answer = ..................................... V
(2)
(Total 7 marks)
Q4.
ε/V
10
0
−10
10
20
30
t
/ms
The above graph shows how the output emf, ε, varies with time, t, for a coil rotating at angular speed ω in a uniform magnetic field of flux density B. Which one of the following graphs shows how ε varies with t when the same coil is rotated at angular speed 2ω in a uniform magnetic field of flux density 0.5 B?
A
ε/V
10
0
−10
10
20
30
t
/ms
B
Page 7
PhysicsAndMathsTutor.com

...

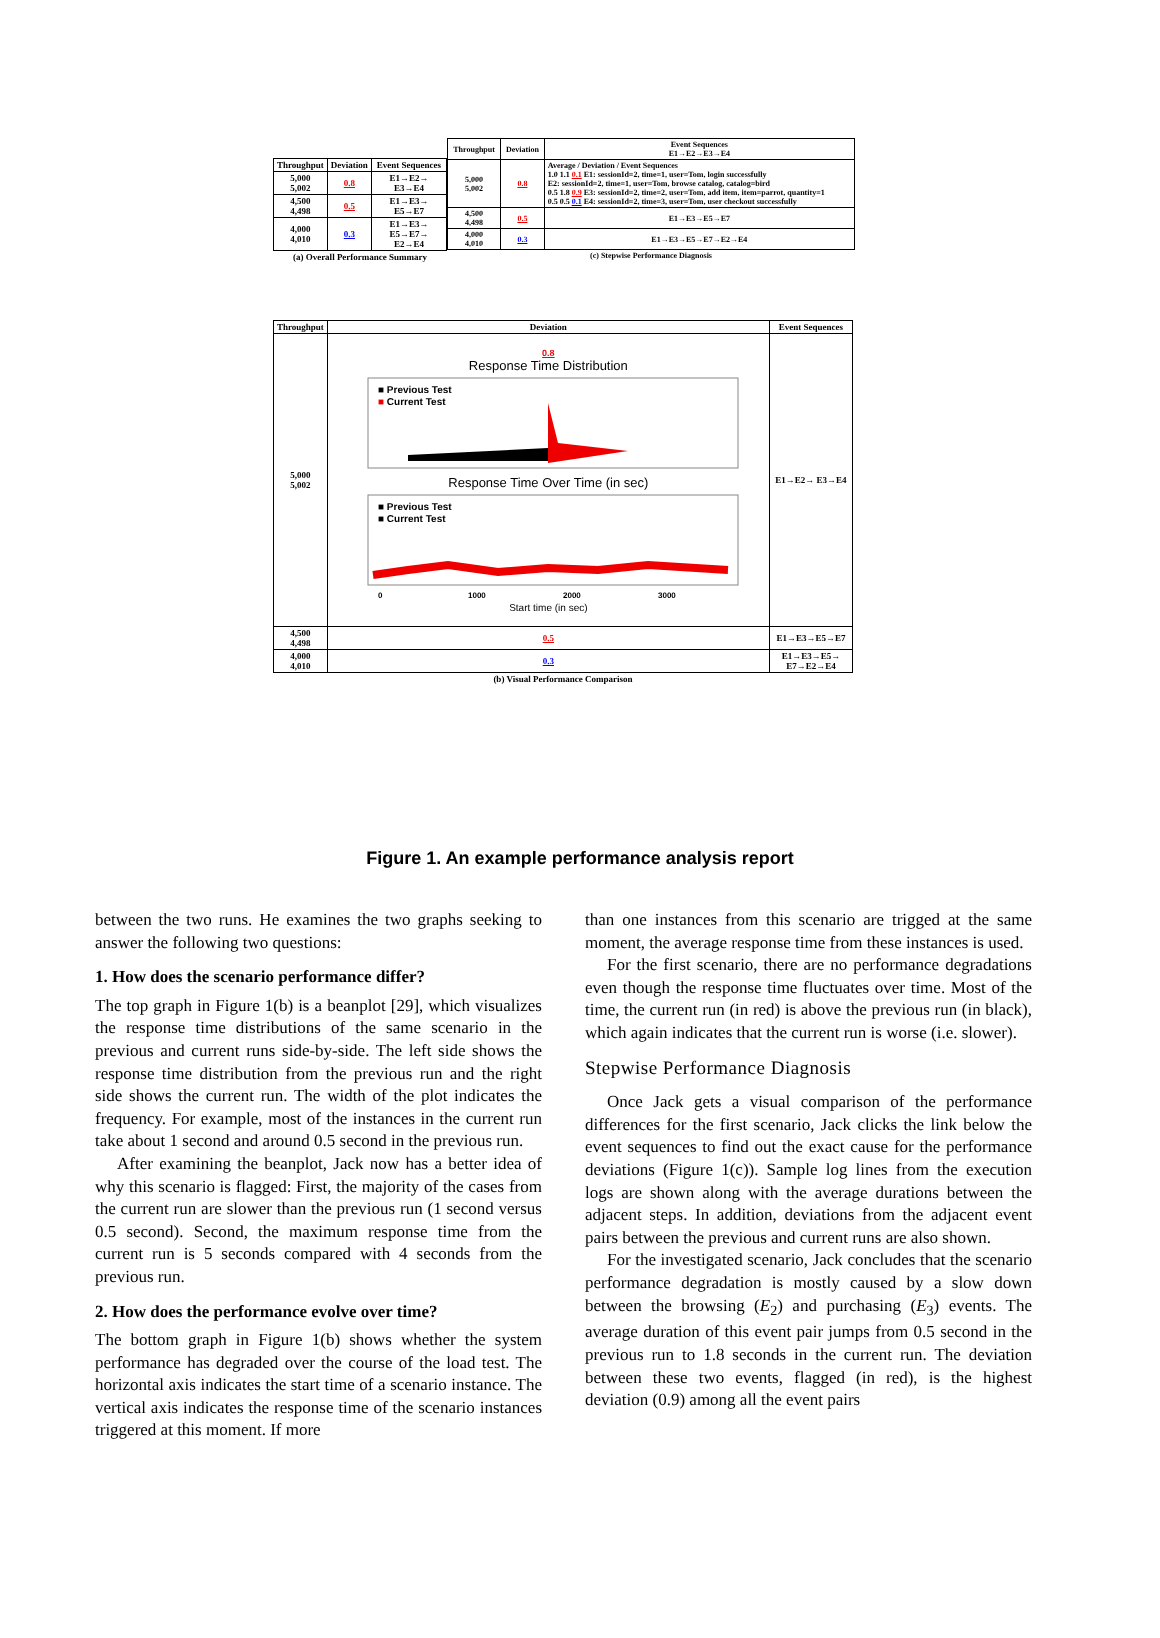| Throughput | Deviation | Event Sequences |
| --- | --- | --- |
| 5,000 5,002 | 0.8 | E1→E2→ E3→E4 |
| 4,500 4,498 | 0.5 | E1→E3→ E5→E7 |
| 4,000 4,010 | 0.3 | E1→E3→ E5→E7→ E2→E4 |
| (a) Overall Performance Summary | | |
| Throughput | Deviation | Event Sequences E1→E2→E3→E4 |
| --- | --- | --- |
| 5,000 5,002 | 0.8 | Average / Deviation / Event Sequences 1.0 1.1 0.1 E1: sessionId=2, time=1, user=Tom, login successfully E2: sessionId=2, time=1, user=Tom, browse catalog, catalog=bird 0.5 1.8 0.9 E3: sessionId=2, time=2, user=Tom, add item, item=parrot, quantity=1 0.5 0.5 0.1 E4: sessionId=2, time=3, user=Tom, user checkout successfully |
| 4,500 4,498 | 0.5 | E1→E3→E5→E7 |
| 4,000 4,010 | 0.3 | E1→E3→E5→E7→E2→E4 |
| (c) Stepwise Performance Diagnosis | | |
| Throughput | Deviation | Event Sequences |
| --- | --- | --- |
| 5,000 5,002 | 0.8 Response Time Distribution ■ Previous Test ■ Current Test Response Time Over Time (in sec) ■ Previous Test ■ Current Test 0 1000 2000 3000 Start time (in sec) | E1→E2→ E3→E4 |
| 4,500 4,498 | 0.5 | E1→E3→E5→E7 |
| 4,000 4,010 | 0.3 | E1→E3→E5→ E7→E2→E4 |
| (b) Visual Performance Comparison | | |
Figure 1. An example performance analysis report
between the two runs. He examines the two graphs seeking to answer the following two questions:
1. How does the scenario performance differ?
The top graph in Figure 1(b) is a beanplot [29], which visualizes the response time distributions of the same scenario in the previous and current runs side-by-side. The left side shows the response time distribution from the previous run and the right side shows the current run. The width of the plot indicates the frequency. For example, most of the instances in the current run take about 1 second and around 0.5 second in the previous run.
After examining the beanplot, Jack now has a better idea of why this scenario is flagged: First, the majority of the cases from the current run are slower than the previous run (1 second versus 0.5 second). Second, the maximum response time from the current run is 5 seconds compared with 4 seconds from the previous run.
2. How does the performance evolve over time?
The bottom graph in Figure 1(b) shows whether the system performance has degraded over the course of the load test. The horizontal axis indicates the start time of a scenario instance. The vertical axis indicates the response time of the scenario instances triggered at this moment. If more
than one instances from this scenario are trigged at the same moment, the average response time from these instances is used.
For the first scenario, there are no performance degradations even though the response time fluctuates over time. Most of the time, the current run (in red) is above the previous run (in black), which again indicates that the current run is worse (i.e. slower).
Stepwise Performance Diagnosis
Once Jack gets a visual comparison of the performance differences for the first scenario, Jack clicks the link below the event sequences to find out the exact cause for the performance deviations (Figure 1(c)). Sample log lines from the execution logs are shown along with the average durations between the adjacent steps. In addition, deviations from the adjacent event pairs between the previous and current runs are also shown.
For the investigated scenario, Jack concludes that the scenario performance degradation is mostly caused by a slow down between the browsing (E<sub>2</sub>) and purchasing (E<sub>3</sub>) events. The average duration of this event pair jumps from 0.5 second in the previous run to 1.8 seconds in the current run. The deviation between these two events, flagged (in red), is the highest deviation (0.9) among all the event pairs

> **TASK ITEM**
Look over the listing. Pull out every line with the string "above" in it.

> **SOLUTION**
The above graph shows how the output emf, ε, varies with time, t, for a coil rotating at angular speed ω in a uniform magnetic field of flux density B. Which one of the following graphs shows how ε varies with t when the same coil is rotated at angular speed 2ω in a uniform magnetic field of flux density 0.5 B?
For the first scenario, there are no performance degradations even though the response time fluctuates over time. Most of the time, the current run (in red) is above the previous run (in black), which again indicates that the current run is worse (i.e. slower).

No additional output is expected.